Les imprécations contenues dans cet acte de donation contre ceux qui oseront mettre la main sur les biens des moines de Cluny, ou altérer leurs privilèges, font voir de quelles précautions les donateurs croyaient alors devoir entourer leur legs[1]. Le vieux duc Guillaume ne s’en tint pas là, il fit le voyage de Rome afin de faire ratifier sa donation, et payer à l’église des apôtres la redevance promise. Bernon, suivant la règle de Saint-Benoît, installa à Cluny douze moines de ses monastères, et éleva des bâtiments qui devaient contenir la nouvelle congrégation. Mais c’est saint Odon, second abbé de Cluny, qui mérite seul le titre de chef et de créateur de la maison. Odon descendait d’une noble famille franque ; c’était un homme profondément instruit, qui bientôt acquit une influence considérable : il fit trois voyages à Rome, réforma dans cette capitale le monastère de Saint-Paul-hors-les-murs ; il soumit également à la règle de Cluny les couvents de Saint-Augustin de Pavie, de Tulle en Limousin, d’Aurillac en Auvergne, de Bourg-Dieu et de Massay en Berry, de Saint-Benoît-sur-Loire, de Saint-Pierre-le-Vif à Sens, de Saint-Allire de Clermont, de Saint-Julien de Tours, de Sarlat en Périgord, de Roman-Moûtier dans le pays de Vaud ; il fut choisi comme arbitre des différends qui s’étaient élevées entre Hugues, roi d’Italie, et Albéric, patrice de Rome.
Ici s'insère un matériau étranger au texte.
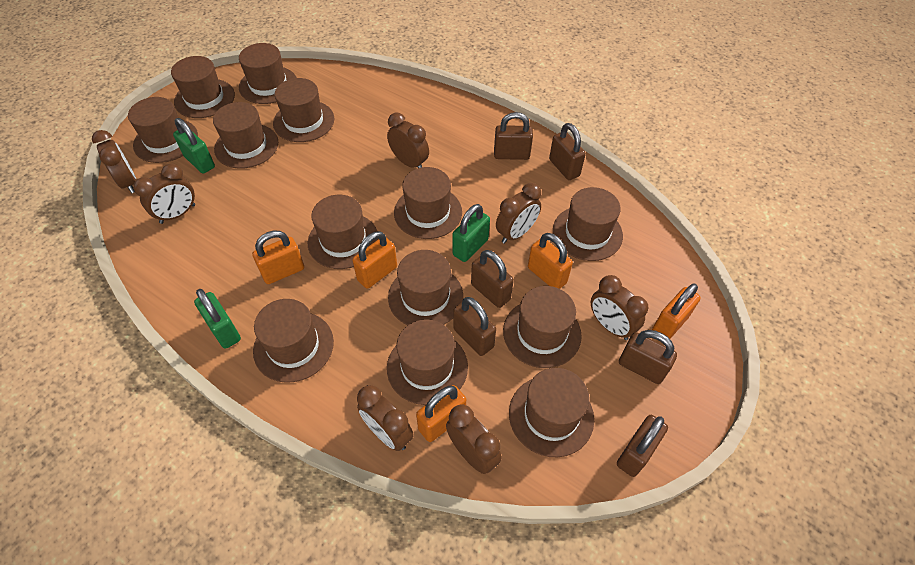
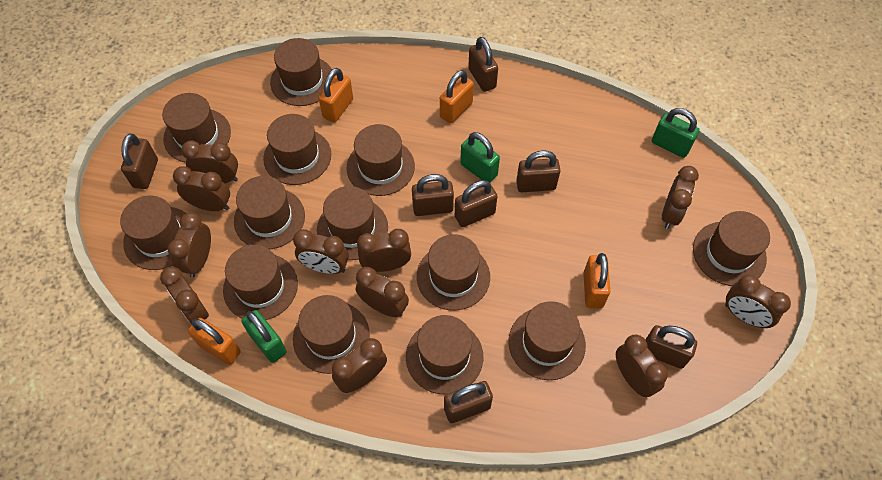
brown clock: 7 -> 11
brown padlock: 6 -> 7
orange padlock: 5 -> 4

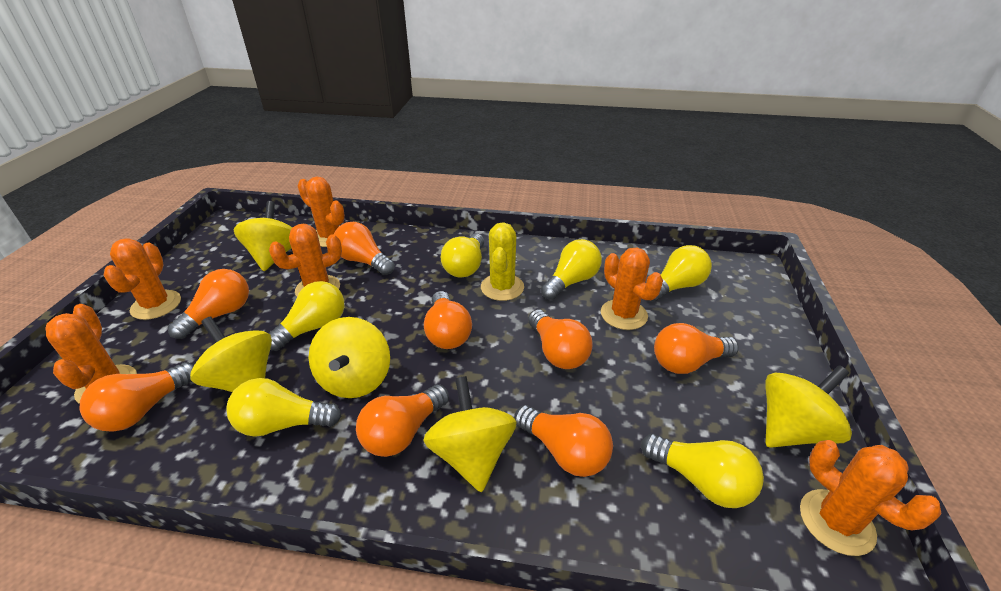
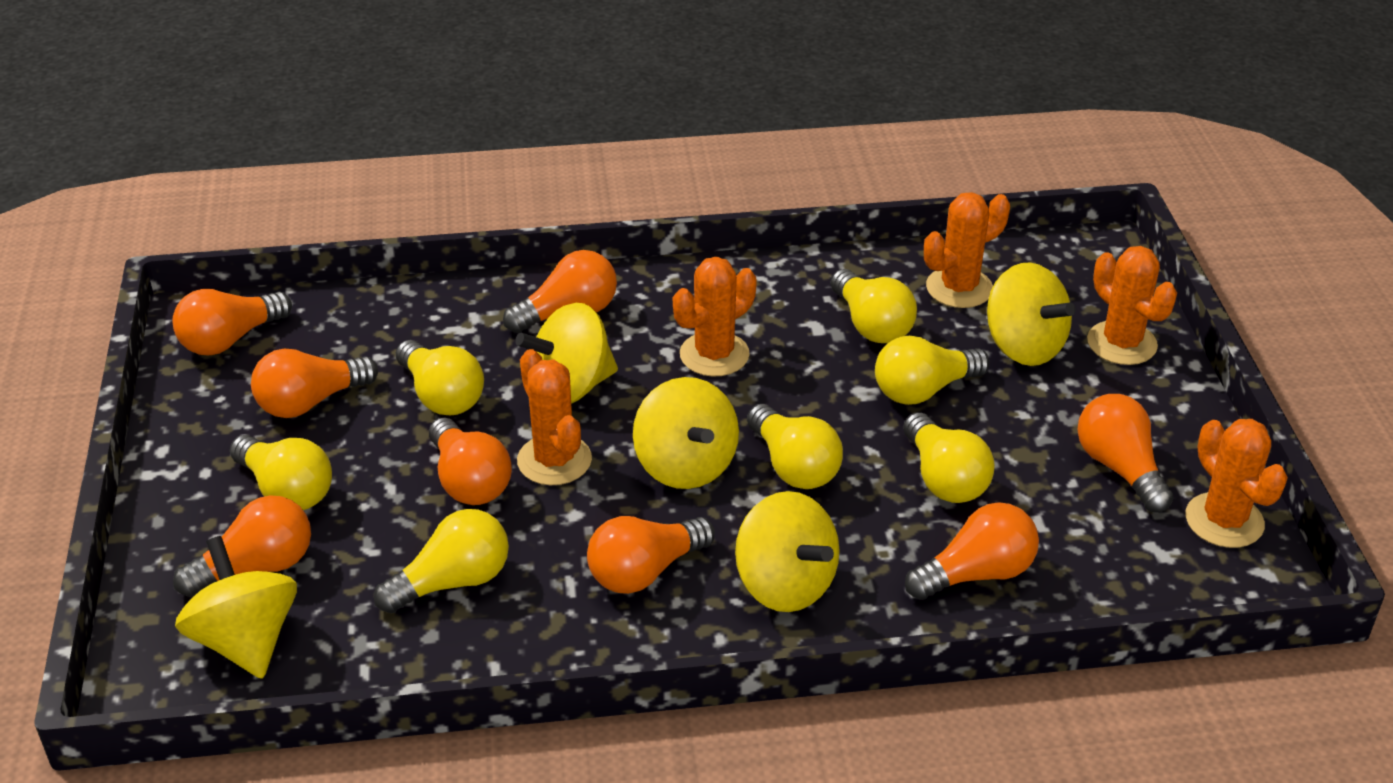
orange cactus: 6 -> 5
yellow cactus: 1 -> 0
yellow light bulb: 6 -> 7

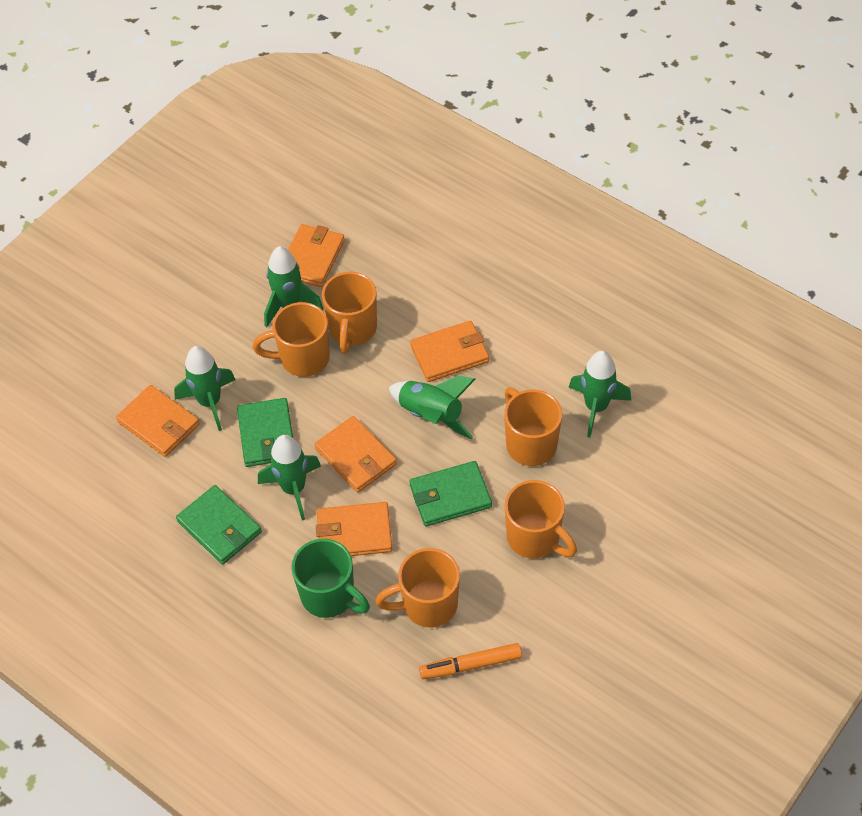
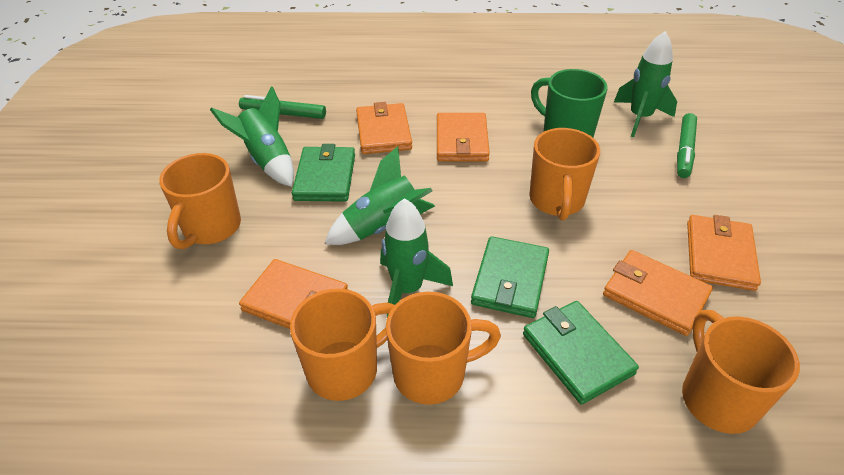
green marker: 0 -> 2
green rocket: 5 -> 4
orange marker: 1 -> 0

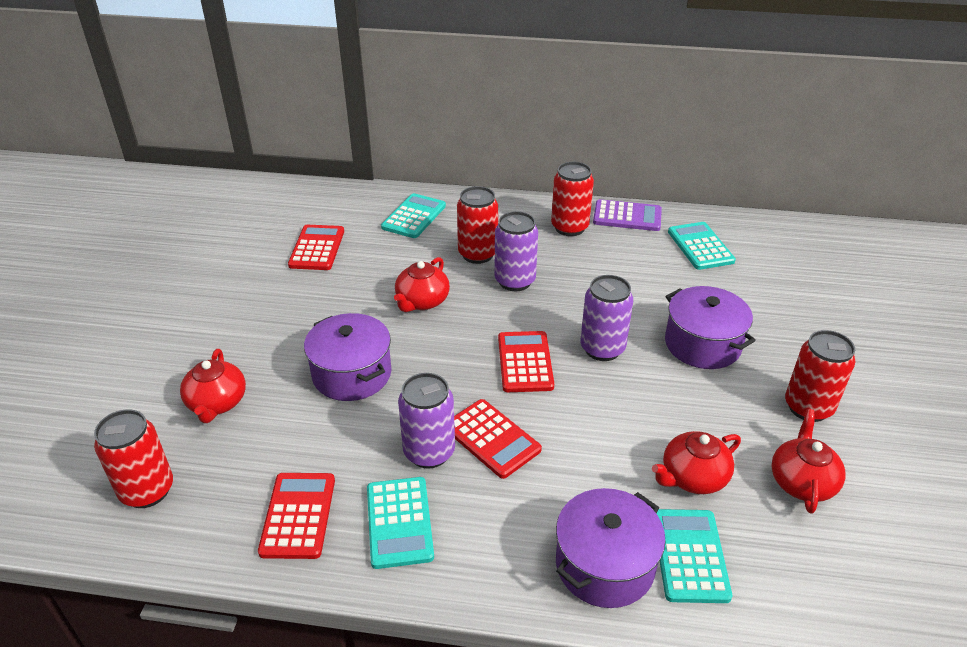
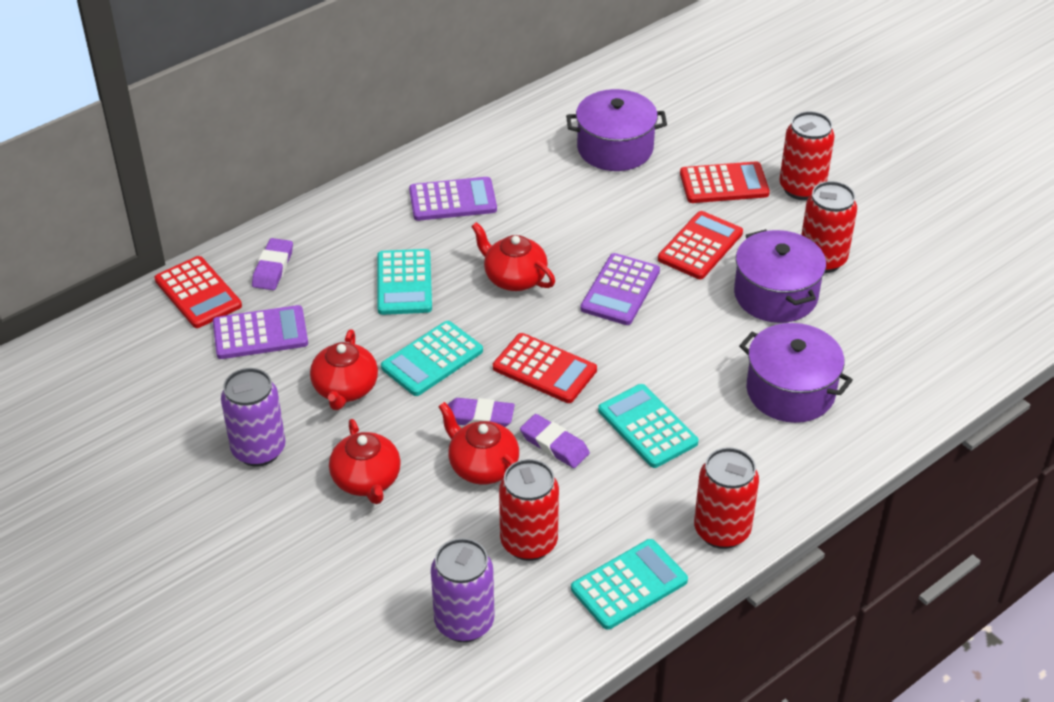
purple calculator: 1 -> 3
purple can: 3 -> 2
purple eraser: 0 -> 3

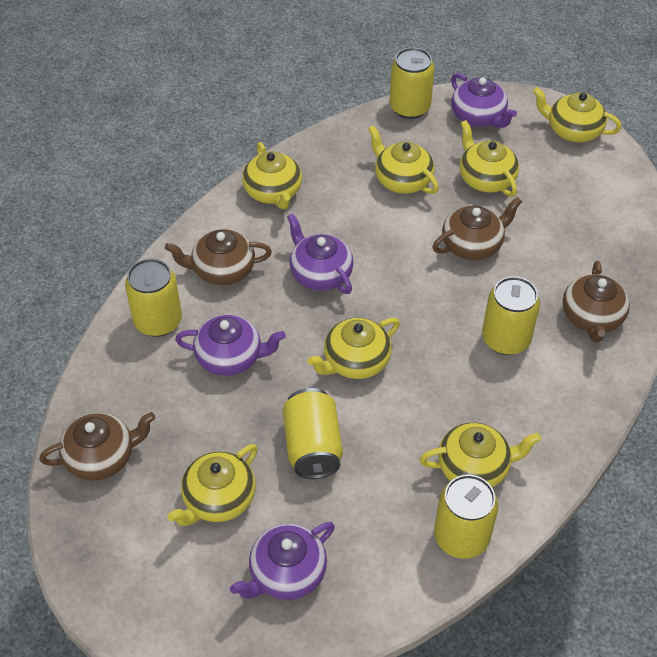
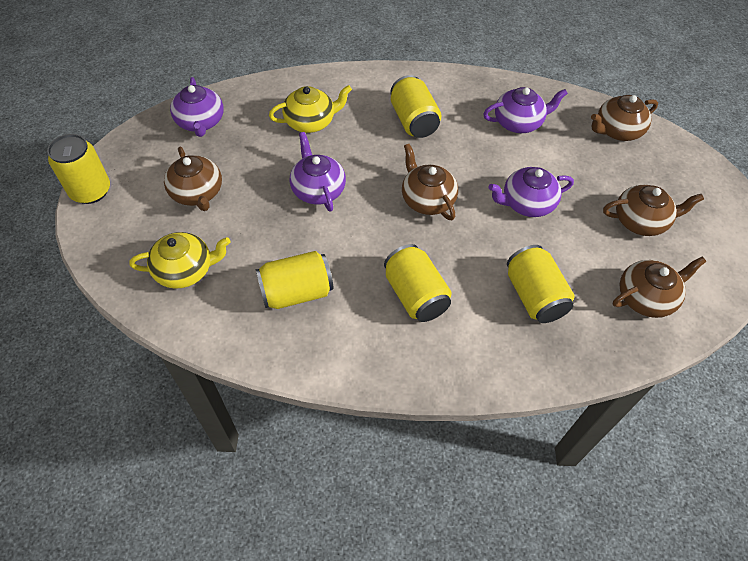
brown teapot: 4 -> 5
yellow teapot: 7 -> 2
Ce fut Odon qui le premier réalisa la pensée d’adjoindre à son abbaye, et sous l’autorité de l’abbé, les communautés nouvelles qu’il érigeait et celles dont il parvenait à réformer l’observance. « Point d’abbés particuliers, mais des prieurs seulement pour tous ces monastères ; l’abbé de Cluny seul les gouvernait : unité de régime,

  1. On avait toujours cru devoir employer ces sortes d’imprécations, car déjà, dès le VIIe siècle, dans un acte de donation d’une certaine Théodétrude à l’abbaye de Saint-Denis, on lit ce passage «…Propterea rogo et contestor coram Deo et Angelis ejus, omni nationi hominum tam propinquis quam extraneis, ut nullus contra deliberatione mea impedimentum sancto Dionysio de hac re quæ ad me per has litteras deputatum est facere præsumat. si fuerit qui minas suas ad hoc apposuerit faciendo, æternus Rex peccata mea absolvat, et ille maledictus in inferno interiori et Anathema et Maranatha percussus cum Juda cruciandus descendat, et peccatum quem amittit in filios et in domo sua crudelissima plaga ut leprose pro hujus culpa a Deo percussus, ut non sit qui inhabitet in domo ejus, ut eorum plaga in multis timorem concutiat, et quantum res ipsa meliorata valuerit, duplex, satisfactione fisco egenti exsolvat… » (Hist. de l’abb. de Saint-Denis, Félibien, pièces just., p. IV.) Dans une charte de Gammon pour le monastère de Limeux, en 697 (Annal. Bened., t. I, append., art, 34) ; dans la charte de fondation des monastères de Poultiers et de Vézelay, donnée par Gérard de Roussillon au IXe siècle (Hug. Pict., Courtépée), et dans beaucoup d’autres pièces, ces malédictions se présentent à peu près dans les mêmes termes, comme on le voit d’ailleurs par les Formules de Marculphe.